SELECTED EXCERPT:
Cash Distribution Policy

Our partnership agreement provides that our general partner will make a determination as to whether to make a distribution, but our partnership agreement does not require us to pay distributions at any time or in any amount. Instead, the board of directors of our general partner will adopt a cash distribution policy to be effective as of the closing of this offering that will set forth our general partner’s intention with respect to the distributions to be made to unitholders. Pursuant to our cash distribution policy, within 60 days after the end of each quarter, beginning with the quarter ending                     , 2014, we intend to distribute to the holders of common and subordinated units on a quarterly basis at least the minimum quarterly distribution of $         per unit, or $         on an annualized basis, to the extent we have sufficient cash after establishment of cash reserves and payment of fees and expenses, including payments to our general partner and its affiliates. We will prorate the distribution for the period after the closing of the offering through                     , 2014.

SET TASK A: According to the cash distribution policy text, within how many days after the end of each quarter does the partnership intend to distribute to unitholders?
The records below are unrelated to the cash distribution policy text.

DATA EXTRACT:
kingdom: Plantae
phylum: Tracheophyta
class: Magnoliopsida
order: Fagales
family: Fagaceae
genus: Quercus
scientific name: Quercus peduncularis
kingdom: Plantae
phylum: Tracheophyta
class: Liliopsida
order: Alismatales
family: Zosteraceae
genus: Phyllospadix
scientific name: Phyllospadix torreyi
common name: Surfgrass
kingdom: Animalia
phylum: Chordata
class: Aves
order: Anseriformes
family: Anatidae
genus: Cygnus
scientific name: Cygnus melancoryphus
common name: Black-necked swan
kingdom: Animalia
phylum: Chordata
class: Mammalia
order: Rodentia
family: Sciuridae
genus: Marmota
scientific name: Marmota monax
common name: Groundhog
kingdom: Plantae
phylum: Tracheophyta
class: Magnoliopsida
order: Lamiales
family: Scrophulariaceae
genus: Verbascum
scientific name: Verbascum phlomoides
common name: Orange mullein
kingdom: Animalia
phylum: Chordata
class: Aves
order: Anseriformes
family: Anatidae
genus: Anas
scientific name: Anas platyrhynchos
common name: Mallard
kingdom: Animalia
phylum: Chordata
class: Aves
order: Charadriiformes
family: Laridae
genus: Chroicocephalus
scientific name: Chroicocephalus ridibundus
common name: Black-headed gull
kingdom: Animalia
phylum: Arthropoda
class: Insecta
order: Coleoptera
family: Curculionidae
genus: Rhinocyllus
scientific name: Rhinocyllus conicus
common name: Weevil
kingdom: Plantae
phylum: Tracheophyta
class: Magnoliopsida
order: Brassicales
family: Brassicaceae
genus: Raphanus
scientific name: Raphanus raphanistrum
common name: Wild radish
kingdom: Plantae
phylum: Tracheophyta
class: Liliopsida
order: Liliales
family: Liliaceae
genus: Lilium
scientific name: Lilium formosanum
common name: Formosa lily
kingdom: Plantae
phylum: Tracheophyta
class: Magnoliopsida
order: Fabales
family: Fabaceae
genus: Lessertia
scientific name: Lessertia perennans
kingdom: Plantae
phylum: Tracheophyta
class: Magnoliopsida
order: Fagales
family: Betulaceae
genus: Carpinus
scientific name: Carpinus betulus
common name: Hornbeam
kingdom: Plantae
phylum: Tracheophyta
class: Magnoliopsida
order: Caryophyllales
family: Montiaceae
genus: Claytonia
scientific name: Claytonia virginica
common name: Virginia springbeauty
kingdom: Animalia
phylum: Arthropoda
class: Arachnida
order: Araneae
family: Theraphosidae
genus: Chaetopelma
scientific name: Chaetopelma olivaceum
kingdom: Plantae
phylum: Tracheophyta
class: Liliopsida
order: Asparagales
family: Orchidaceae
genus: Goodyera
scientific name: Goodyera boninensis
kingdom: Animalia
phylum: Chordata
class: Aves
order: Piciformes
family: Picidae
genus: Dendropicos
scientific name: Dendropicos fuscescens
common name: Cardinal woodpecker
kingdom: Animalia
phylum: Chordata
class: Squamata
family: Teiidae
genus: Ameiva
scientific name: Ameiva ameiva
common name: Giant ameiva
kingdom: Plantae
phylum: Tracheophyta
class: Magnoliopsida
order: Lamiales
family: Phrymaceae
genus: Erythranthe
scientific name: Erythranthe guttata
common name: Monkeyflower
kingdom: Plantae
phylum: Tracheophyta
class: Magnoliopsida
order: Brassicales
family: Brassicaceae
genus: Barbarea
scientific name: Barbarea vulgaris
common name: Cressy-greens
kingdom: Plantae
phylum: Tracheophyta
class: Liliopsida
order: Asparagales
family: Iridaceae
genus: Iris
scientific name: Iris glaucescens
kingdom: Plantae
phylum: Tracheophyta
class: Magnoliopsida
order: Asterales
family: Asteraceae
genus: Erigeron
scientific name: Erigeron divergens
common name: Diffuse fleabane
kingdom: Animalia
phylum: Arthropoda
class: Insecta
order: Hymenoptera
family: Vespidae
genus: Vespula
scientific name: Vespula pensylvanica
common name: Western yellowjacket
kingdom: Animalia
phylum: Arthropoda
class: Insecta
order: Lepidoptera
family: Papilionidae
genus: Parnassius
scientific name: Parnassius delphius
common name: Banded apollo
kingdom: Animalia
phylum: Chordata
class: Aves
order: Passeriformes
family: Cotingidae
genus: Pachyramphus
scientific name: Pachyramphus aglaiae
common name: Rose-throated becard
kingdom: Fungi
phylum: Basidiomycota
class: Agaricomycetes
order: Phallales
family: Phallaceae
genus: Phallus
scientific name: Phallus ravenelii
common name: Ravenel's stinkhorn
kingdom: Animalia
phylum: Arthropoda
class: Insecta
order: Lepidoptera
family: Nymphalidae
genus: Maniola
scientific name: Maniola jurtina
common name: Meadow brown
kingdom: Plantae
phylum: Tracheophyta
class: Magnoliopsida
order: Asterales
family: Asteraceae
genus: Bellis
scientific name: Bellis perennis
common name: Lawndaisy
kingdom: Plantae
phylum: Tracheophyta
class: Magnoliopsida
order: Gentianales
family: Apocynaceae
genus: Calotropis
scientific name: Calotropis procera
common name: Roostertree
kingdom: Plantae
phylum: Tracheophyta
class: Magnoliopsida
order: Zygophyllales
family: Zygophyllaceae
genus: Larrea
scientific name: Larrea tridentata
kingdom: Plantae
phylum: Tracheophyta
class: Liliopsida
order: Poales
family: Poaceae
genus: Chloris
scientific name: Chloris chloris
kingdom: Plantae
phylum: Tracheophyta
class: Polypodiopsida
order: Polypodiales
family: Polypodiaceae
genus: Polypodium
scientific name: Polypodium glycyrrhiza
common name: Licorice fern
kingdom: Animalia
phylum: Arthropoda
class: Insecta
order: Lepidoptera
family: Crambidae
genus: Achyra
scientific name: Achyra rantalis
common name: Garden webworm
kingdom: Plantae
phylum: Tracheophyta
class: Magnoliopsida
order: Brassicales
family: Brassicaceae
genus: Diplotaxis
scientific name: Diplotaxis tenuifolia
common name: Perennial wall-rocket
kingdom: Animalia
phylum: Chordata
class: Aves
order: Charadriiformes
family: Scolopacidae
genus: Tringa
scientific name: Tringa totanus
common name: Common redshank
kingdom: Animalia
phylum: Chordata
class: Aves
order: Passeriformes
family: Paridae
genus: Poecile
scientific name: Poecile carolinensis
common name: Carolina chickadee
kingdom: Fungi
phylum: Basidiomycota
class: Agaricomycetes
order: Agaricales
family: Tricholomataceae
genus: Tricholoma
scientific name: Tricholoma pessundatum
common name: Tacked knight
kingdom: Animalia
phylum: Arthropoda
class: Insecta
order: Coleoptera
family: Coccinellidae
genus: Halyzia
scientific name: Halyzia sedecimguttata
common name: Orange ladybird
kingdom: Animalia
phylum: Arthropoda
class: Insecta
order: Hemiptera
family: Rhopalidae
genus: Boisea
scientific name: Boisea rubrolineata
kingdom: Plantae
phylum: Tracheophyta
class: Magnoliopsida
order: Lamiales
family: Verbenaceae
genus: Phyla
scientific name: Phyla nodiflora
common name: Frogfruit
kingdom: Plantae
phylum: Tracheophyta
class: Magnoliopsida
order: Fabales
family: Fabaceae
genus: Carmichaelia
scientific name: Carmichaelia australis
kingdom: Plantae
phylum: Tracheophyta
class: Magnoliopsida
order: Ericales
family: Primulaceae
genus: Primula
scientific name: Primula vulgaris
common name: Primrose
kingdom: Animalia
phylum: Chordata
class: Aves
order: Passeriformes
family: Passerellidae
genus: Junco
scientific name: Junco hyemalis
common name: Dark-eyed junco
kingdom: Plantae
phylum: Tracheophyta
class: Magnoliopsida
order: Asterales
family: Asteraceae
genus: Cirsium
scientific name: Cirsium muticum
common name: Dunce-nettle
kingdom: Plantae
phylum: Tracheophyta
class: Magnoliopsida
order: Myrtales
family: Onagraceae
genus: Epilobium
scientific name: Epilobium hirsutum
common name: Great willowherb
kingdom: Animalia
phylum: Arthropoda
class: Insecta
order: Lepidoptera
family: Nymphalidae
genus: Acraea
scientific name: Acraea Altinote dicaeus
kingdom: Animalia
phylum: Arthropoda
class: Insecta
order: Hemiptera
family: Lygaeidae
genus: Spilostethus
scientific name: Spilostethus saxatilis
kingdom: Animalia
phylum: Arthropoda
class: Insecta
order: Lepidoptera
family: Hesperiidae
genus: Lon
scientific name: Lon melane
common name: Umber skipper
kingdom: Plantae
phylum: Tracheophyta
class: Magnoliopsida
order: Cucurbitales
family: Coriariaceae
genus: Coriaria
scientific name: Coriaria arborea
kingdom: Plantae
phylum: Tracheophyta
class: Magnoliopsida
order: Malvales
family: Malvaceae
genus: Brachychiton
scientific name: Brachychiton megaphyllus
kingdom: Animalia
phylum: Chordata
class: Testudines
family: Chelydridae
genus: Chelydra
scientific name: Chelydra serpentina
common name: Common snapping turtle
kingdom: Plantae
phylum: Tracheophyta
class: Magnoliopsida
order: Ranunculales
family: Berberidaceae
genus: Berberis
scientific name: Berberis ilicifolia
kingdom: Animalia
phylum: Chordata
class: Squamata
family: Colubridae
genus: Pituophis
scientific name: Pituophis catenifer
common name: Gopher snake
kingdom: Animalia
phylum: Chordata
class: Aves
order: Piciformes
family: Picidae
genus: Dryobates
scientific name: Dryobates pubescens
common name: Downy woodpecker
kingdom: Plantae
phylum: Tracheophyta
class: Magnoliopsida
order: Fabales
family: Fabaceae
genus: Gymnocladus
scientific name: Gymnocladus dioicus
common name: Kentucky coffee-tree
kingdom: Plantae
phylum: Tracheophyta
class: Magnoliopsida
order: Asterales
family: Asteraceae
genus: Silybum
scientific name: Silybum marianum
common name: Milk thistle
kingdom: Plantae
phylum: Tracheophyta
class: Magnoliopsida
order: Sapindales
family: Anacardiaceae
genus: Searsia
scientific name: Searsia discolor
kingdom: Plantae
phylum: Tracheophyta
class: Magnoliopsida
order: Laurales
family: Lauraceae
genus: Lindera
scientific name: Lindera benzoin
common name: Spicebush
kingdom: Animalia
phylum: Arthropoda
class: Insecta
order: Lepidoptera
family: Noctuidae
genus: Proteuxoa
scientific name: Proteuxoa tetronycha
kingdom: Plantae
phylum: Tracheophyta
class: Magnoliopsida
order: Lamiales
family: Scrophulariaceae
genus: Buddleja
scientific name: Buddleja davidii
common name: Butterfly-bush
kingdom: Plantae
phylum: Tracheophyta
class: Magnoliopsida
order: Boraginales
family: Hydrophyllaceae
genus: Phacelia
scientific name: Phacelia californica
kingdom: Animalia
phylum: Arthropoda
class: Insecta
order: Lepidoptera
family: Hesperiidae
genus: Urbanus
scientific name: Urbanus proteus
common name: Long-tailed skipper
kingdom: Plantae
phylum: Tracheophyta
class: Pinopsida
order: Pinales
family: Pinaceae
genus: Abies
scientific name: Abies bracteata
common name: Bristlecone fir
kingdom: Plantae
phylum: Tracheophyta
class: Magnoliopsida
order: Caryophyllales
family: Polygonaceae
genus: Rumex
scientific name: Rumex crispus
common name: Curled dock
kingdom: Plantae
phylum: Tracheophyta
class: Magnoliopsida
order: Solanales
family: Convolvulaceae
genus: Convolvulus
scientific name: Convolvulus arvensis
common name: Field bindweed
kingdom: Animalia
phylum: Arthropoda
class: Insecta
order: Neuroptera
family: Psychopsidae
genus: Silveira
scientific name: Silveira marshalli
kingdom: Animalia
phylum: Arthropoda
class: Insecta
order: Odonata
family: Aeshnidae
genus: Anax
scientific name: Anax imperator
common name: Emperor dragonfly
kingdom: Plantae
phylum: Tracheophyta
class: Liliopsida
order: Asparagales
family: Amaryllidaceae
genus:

SET TASK B: Repeat the lines of the records from the line with "scientific name: Brachychiton megaphyllus" to the line with "common name: Spicebush", both included.

FULL RESPONSE A: Within 60 days after the end of each quarter.

FULL RESPONSE B:
scientific name: Brachychiton megaphyllus
kingdom: Animalia
phylum: Chordata
class: Testudines
family: Chelydridae
genus: Chelydra
scientific name: Chelydra serpentina
common name: Common snapping turtle
kingdom: Plantae
phylum: Tracheophyta
class: Magnoliopsida
order: Ranunculales
family: Berberidaceae
genus: Berberis
scientific name: Berberis ilicifolia
kingdom: Animalia
phylum: Chordata
class: Squamata
family: Colubridae
genus: Pituophis
scientific name: Pituophis catenifer
common name: Gopher snake
kingdom: Animalia
phylum: Chordata
class: Aves
order: Piciformes
family: Picidae
genus: Dryobates
scientific name: Dryobates pubescens
common name: Downy woodpecker
kingdom: Plantae
phylum: Tracheophyta
class: Magnoliopsida
order: Fabales
family: Fabaceae
genus: Gymnocladus
scientific name: Gymnocladus dioicus
common name: Kentucky coffee-tree
kingdom: Plantae
phylum: Tracheophyta
class: Magnoliopsida
order: Asterales
family: Asteraceae
genus: Silybum
scientific name: Silybum marianum
common name: Milk thistle
kingdom: Plantae
phylum: Tracheophyta
class: Magnoliopsida
order: Sapindales
family: Anacardiaceae
genus: Searsia
scientific name: Searsia discolor
kingdom: Plantae
phylum: Tracheophyta
class: Magnoliopsida
order: Laurales
family: Lauraceae
genus: Lindera
scientific name: Lindera benzoin
common name: Spicebush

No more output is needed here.